Dans une SASU, le président voit trois flux distincts transiter par ses mains : sa rémunération de dirigeant, les dividendes éventuels et la trésorerie de la société. Les confondre, c'est à la fois fragiliser la gestion et exposer des écritures à un redressement : un prélèvement non qualifié, un dividende versé sans bénéfice distribuable ou une dépense personnelle imputée à la société n'ont pas les mêmes conséquences. Le président doit pouvoir dire, pour chaque euro, d'où il vient et à quel titre il sort.
La rémunération : un coût pour la société, un revenu pour le dirigeant
Le président de SASU relève, sauf exception, du régime des assimilés salariés : sa rémunération ouvre droit à une couverture sociale et supporte des cotisations. Cette rémunération doit être décidée et datée, puis déclarée selon les règles propres à ce régime. Elle constitue une charge pour la société, qu'il faut prévoir dans la trésorerie au même titre qu'un salaire, et non la prélever au gré des encaissements.
Vérifiez auprès de l'Urssaf les règles de déclaration et de cotisation applicables au président assimilé salarié, ainsi que leurs évolutions. Le montant de la rémunération est un choix de gestion, mais ses conséquences sociales sont imposées : ne les découvrez pas après coup.
Les dividendes : une distribution qui obéit à des conditions
Un dividende se verse à partir d'un bénéfice distribuable, sur décision de l'associé, et après affectation du résultat. Il ne s'agit pas d'un prélèvement libre sur le compte bancaire : tant que les comptes ne font pas apparaître de somme distribuable, le versement n'a pas de fondement. La distribution suppose une décision datée et des comptes arrêtés, faute de quoi la sortie de fonds peut être requalifiée.
Le dividende a un traitement fiscal propre, distinct de la rémunération ; il ne génère pas de couverture sociale de la même manière. C'est précisément cette différence qui justifie de ne pas tout verser en un seul flux : selon l'objectif (se rémunérer, se constituer une épargne, laisser des fonds à la société), le bon véhicule n'est pas le même. Faites confirmer le traitement fiscal de chaque option auprès de l'expert-comptable avant d'arbitrer.
La trésorerie : l'argent de la société, pas celui du dirigeant
La trésorerie appartient à la société, même lorsque le dirigeant en est l'associé unique. Tout prélèvement doit être qualifié : rémunération, dividende, remboursement de frais justifié ou remboursement de compte courant d'associé. Un prélèvement sans qualification brouille la piste d'audit et peut être réintégré ou requalifié. Tenez un relevé daté de chaque sortie et de son motif, et rapprochez-le régulièrement des écritures comptables.

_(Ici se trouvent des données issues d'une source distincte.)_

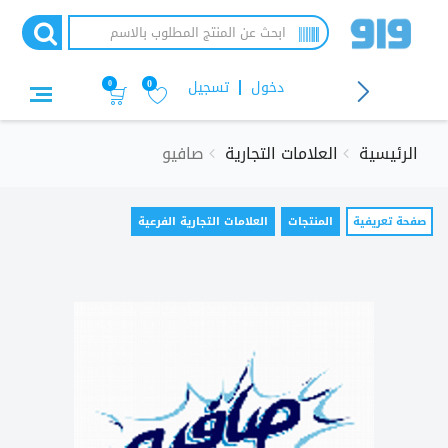
تجاوز
إلى
المحتوى
الرئيسي
دخول
تسجيل
0
0
الرئيسية
العلامات التجارية
صافيو
التبويبات
صفحة تعريفية
(علامة
المنتجات
العلامات التجارية الفرعية
التبويب
الأساسية
النشطة)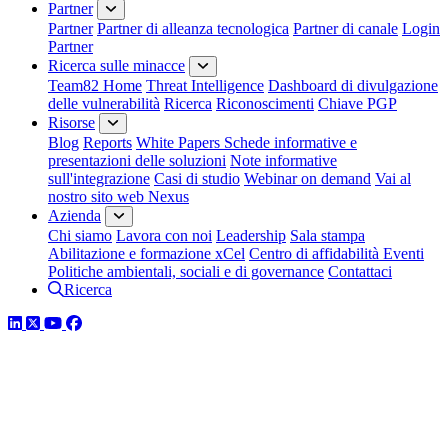
Partner
Partner
Partner di alleanza tecnologica
Partner di canale
Login
Partner
Ricerca sulle minacce
Team82 Home
Threat Intelligence
Dashboard di divulgazione
delle vulnerabilità
Ricerca
Riconoscimenti
Chiave PGP
Risorse
Blog
Reports
White Papers
Schede informative e
presentazioni delle soluzioni
Note informative
sull'integrazione
Casi di studio
Webinar on demand
Vai al
nostro sito web Nexus
Azienda
Chi siamo
Lavora con noi
Leadership
Sala stampa
Abilitazione e formazione xCel
Centro di affidabilità
Eventi
Politiche ambientali, sociali e di governance
Contattaci
Ricerca
LinkedIn
Twitter
YouTube
Facebook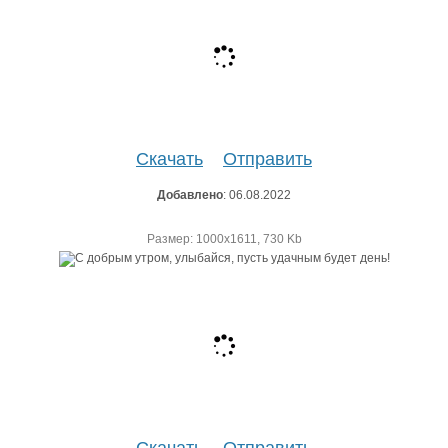
Скачать
Отправить
Добавлено
: 06.08.2022
Размер: 1000х1611, 730 Kb
Скачать
Отправить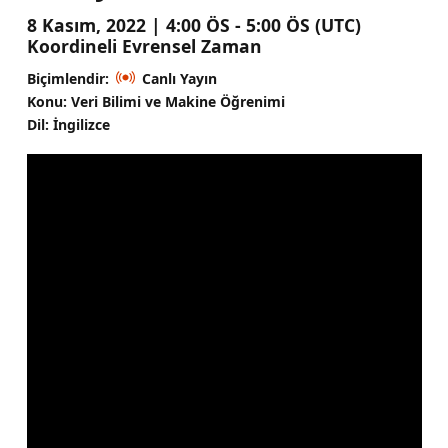
8 Kasım, 2022 | 4:00 ÖS - 5:00 ÖS (UTC)
Koordineli Evrensel Zaman
Biçimlendir:
Canlı Yayın
Konu: Veri Bilimi ve Makine Öğrenimi
Dil: İngilizce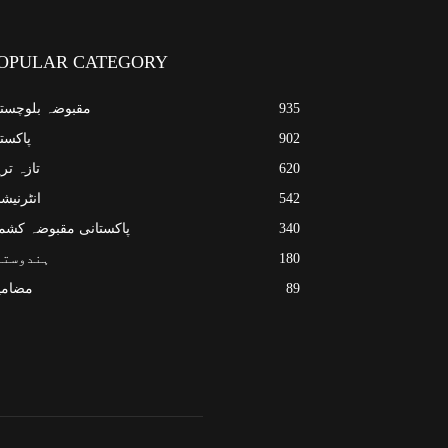
OPULAR CATEGORY
935
مقبوضہ بلوچست
902
پاکست
620
تازہ تر
542
انٹرنیش
340
پاکستانی مقبوضہ کشم
180
ہندوستا
89
مضامی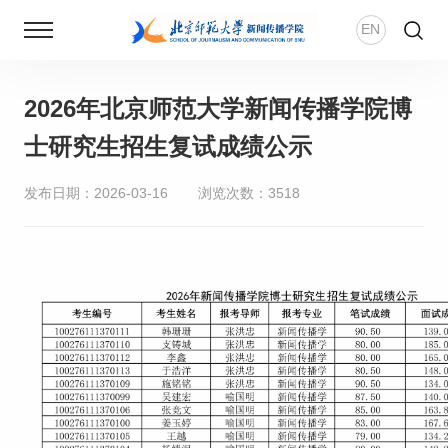
EN
2026年北京师范大学新闻传播学院博
首页
士研究生招生复试成绩公示
新闻动态
发布日期：2026-03-16
浏览次数：
3518
学院概况
师资团队
新传风华
人才培养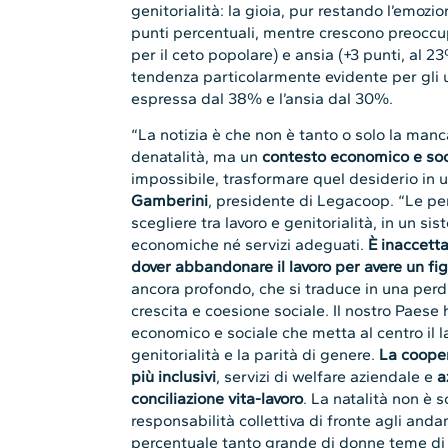
genitorialità: la gioia, pur restando l’emozio
punti percentuali, mentre crescono preoccu
per il ceto popolare) e ansia (+3 punti, al 
tendenza particolarmente evidente per gli 
espressa dal 38% e l’ansia dal 30%.
“La notizia è che non è tanto o solo la manc
denatalità, ma un
contesto economico e soc
impossibile, trasformare quel desiderio in 
Gamberini
, presidente di Legacoop. “Le pe
scegliere tra lavoro e genitorialità, in un s
economiche né servizi adeguati.
È inaccett
dover abbandonare il lavoro per avere un fig
ancora profondo, che si traduce in una perd
crescita e coesione sociale. Il nostro Paese
economico e sociale che metta al centro il la
genitorialità e la parità di genere.
La cooper
più inclusivi
, servizi di welfare aziendale e
a
conciliazione vita-lavoro
. La natalità non è 
responsabilità collettiva di fronte agli and
percentuale tanto grande di donne teme di per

Le compte courant d'associé obéit à ses propres règles : une avance faite par le dirigeant à la société se distingue d'un prélèvement fait par la société pour le dirigeant. Les deux directions ne se compensent pas de façon informelle ; elles se documentent.
Construire une décision annuelle cohérente
Une fois par an au moins, réunissez les trois volets dans une décision unique : montant de rémunération décidé, affectation du résultat et distribution éventuelle, état de la trésorerie et des comptes courants. Cette décision datée protège le dirigeant autant qu'elle discipline la gestion : elle transforme des prélèvements dispersés en arbitrage assumé.
- Rémunération : montant, périodicité, déclaration sociale.
- Dividendes : bénéfice distribuable, décision de l'associé, traitement fiscal.
- Compte courant : sens de l'avance, convention, remboursement prévu.
- Trésorerie : solde prévisionnel après chacune de ces sorties.
Les questions à poser avant de prélever
- Ce prélèvement correspond-il à une rémunération décidée, à un dividende fondé ou à un remboursement de frais justifié ?
- Le bénéfice distribuable est-il établi par des comptes arrêtés ?
- La sortie de fonds est-elle prévue dans la trésorerie prévisionnelle ?
- Le traitement social et fiscal a-t-il été confirmé pour l'exercice en cours ?
- Chaque flux est-il tracé par une décision datée et une écriture comptable ?
Faire valider l'arbitrage
La frontière entre rémunération, dividendes et trésorerie relève à la fois du droit social et de la fiscalité. Faites valider l'arbitrage annuel par l'expert-comptable, et consultez un avocat pour les conventions de compte courant ou toute situation de requalification. Vérifiez les règles en vigueur sur les pages officielles : Urssaf pour le régime du président assimilé salarié, impots.gouv.fr pour la fiscalité des rémunérations et des distributions, et Légifrance pour le cadre des sociétés.